Tag: Video Review: Some Kind of Fool

New Video: JOVM Mainstay James Chatburn Shares a Woozy, Classic Soul-Inspired Jam

James Chatburn is a rising, Sydney-born, Berlin-based singer/songwriter and producer. Since relocating to the German capital back in 2015, Chatburn has carved out a reputation for being a highly in-demand singer/songwriter and producer, who has collaborated with acclaimed Aussie hip-hop outfit Hilltop Hoods‘ certified Gold single “Higher,”  rum.goldJordan RakeiNoah SleeSedric Perry, and a growing list of others. As a solo artist, the Sydney-born, Berlin-based JOVM mainstay has developed and honed a sound that meshes elements of soul, blues, electro pop, neo-soul and psych pop with the release of his full-length debut, 2020’s David Tobias co-produced Faible

During the lead-up to Fabile‘s release, I managed to write about three of the album’s singles: 

  • In My House,” a warm and vibey, two-step inducing bit of soul, centered around introspective, earnest songwriting, reverb-drenched guitars and thumping beats.
  • Jewellery and Gold,” one of the album’s more tongue-in-cheek tracks, featuring a narrator looking forward to a future, where he’s flush with cash, and as a result, any of the major issues of his life being settled with that newfound cash — because dollar dollar bill y’all. 
  • The Hurt,” a ballad that saw the Aussie-born, German-based JOVM mainstay express longing and heartache in a way that reminded me quite a bit of Nick Hakim.

Chatburn’s highly-anticipated sophomore album Late Night Howling officially dropped today. And if you’ve been following this site over the past month, you might recall that I wrote about “Do You Wanna Live Like That,” feat. Noah Slee, an expansive and mind-bending take on neo-soul and pop centered around a unique and woozily dynamic song structure that rapidly shifts in tone, time signature and instrumentation: The song’s introduction begins with twinkling pianos in a Latin jazz like tempo before quickly shifting to tweeter and woofer rattling trap beats and then shifting again to a vibey 70s neo-soul-inspired coda. 

Lyrically, the song is intimate and introspective, with its narrator vacillating between self-doubt, analysis, progression and gratefulness. “‘Do You Wanna Live Like That’ is a track I created which ended up kind of being a few different tracks in one, inspired by people like Tyler, The Creator with just these sudden drops and Sault with this vibe – simple not perfect, but just perfectly imperfect,” James Chatburn explains. “Noah Slee and I have been friends basically since we both moved to Berlin, it just took 7 years but we finally got around to releasing a track together.” 

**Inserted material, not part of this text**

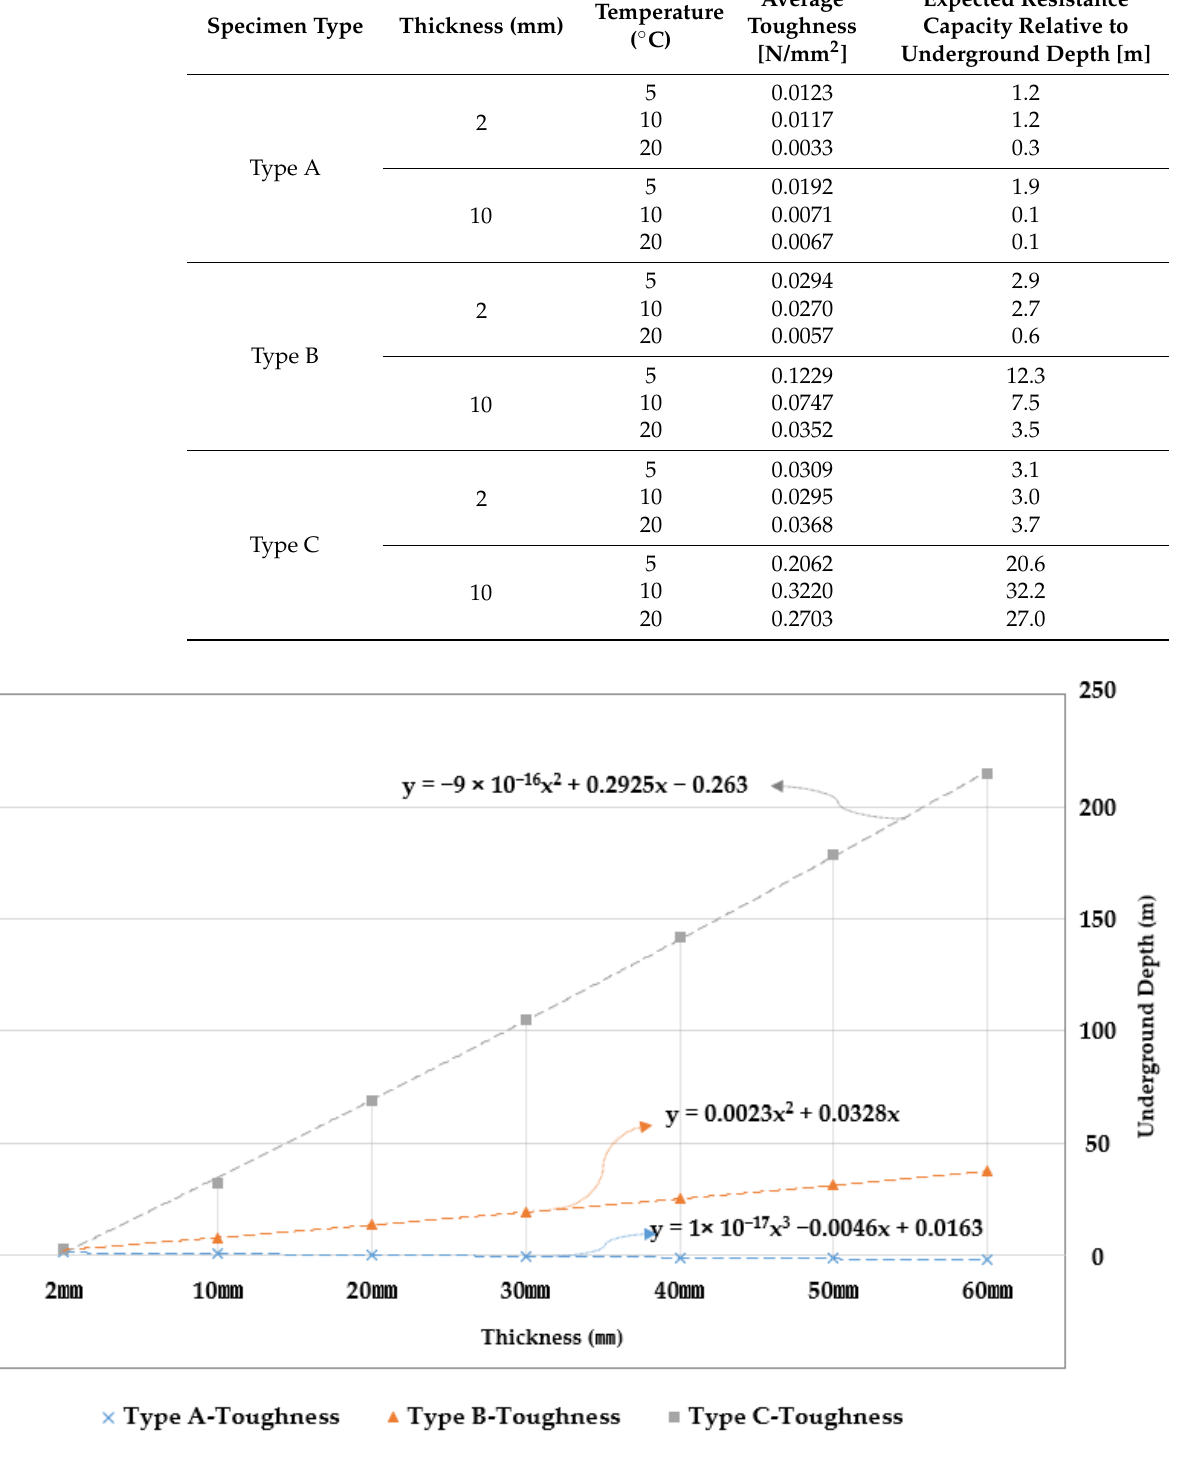
Figure 13. Prediction depth and toughness according to thickness by each SPRG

Late Night Howling‘s latest single “Some Kind of Fool” sonically is indebted to Quiet Storm-meets-classic, late 60s-mid 70s psych soul as it’s centered around an arrangement of shimmering Rhodes, supple and sinuous bass lines, some metronomic time keeping, squiggling bursts of funk guitar and a soaring string arrangement serving as an ethereal and brooding bed for Chatburn, who fittingly adopts a yearning and heartbroken falsetto for most of the song. Although the song’s narrator is heartbroken and deceived, they have taken some degree of power back by clearly calling out someone, who has manipulated and exploited them.

“This song is about noticing being taken advantage of by other people and manipulated, but taking power over that situation by noticing it and calling out the behaviour,” Chatburn explains. “When producing and performing this song I wanted to land somewhere between Cleo Sol, Shuggie Otis, and Curtis Mayfield, I was like fuck it, I love it, I am going to make one of these songs.”

Directed by Dhanesh Jayaselan and featuring set design by Shari Annabel Marks, the accompanying video for “Some Kind of Fool” is an ethereal, fever dream that features an entirely black-clad Chatburn with his entirely white-clad backing band performing the song in a mistily lit, loft space. Local dancers — Nino Benito Marks, Kandi Alum and Lara Scheiber — perform some free, floating movements to the song’s slow-burning groove, and it gives the entire affair a woozy and floating feel.